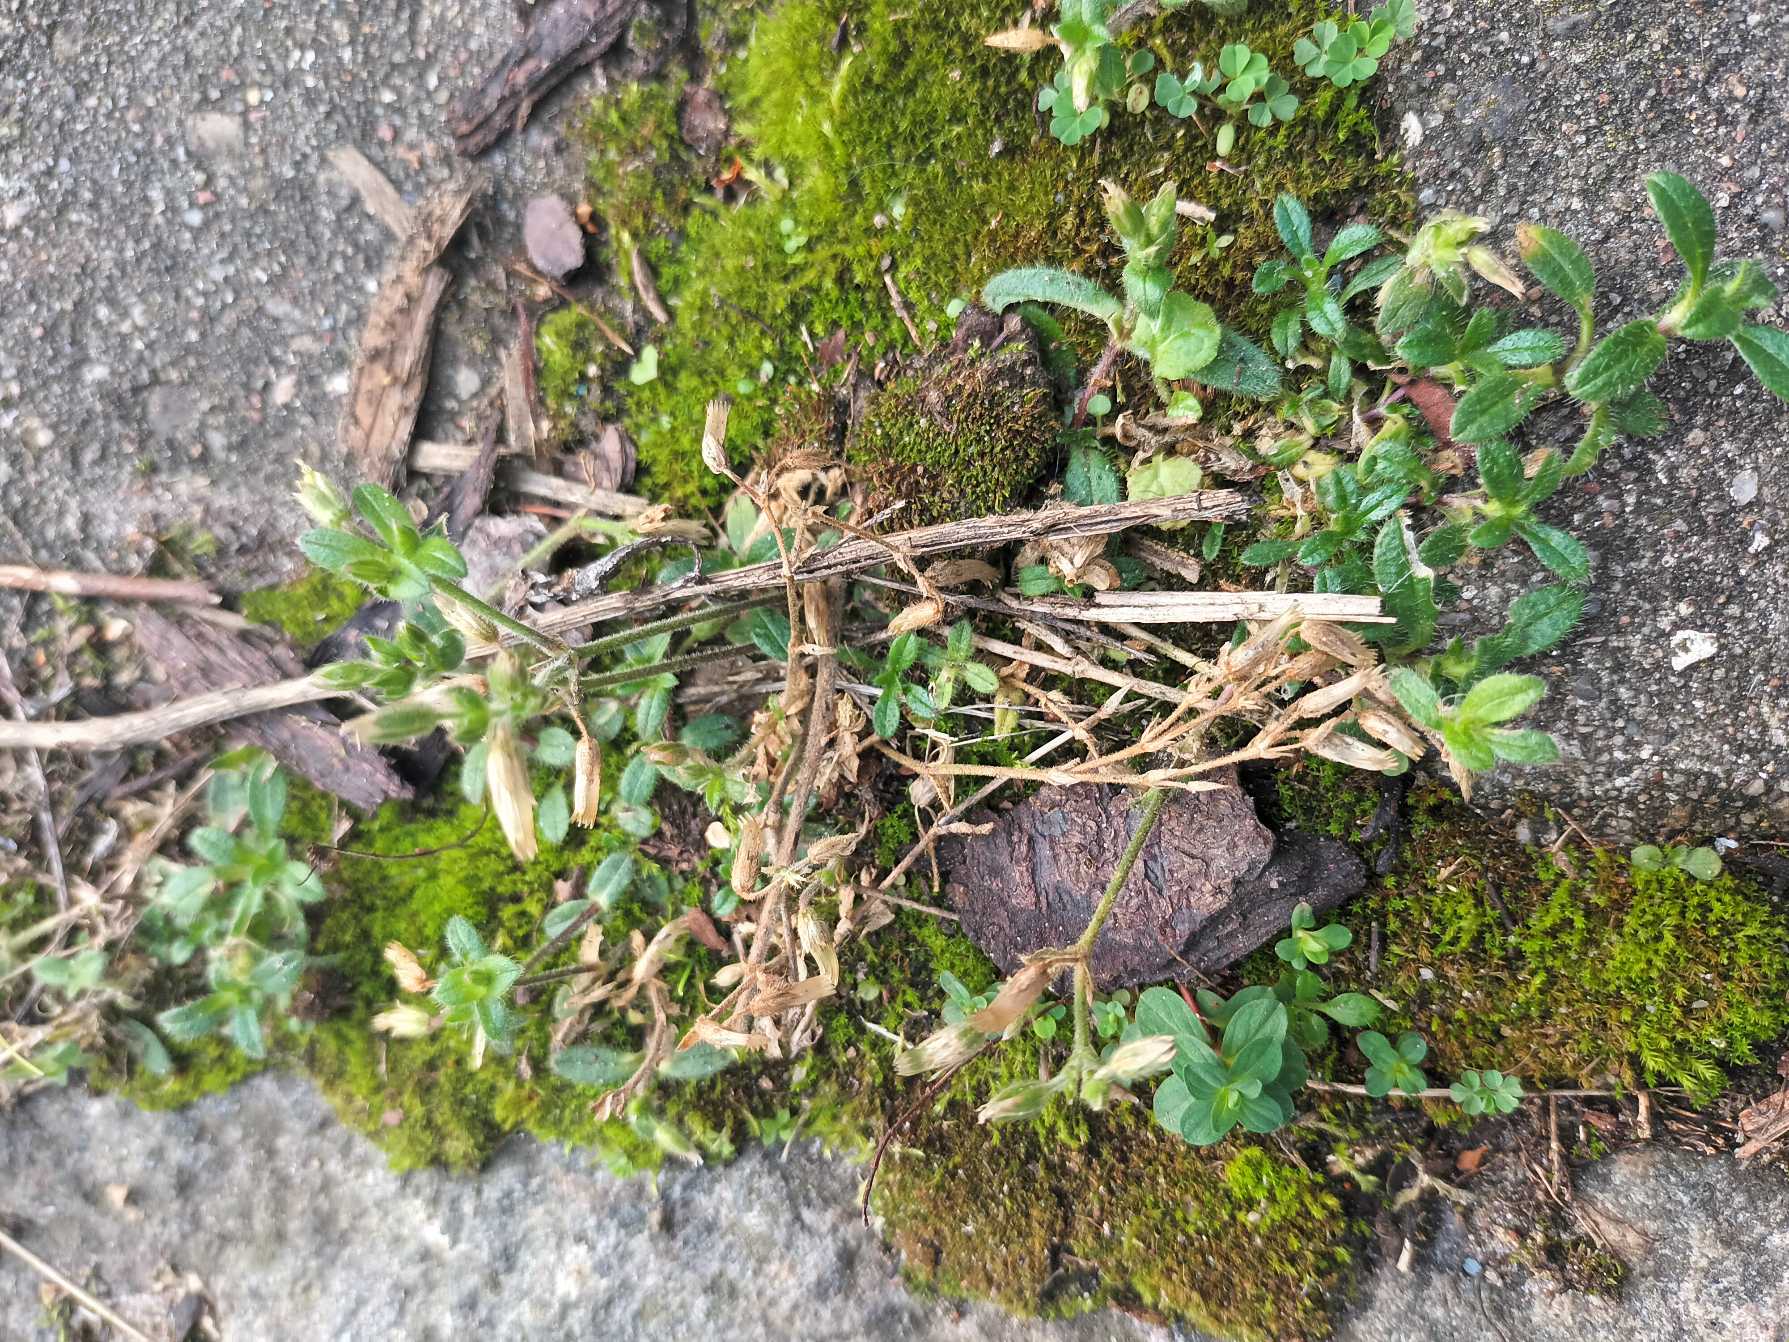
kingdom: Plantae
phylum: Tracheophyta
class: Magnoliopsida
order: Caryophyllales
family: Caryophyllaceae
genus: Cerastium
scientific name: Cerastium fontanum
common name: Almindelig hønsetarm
--------------------------------
| Что сделать |
Перепишите слово в слово все строки приведённого выше списка. Изображения в ответ не включайте.

| Результат |
kingdom: Plantae
phylum: Tracheophyta
class: Magnoliopsida
order: Caryophyllales
family: Caryophyllaceae
genus: Cerastium
scientific name: Cerastium fontanum
common name: Almindelig hønsetarm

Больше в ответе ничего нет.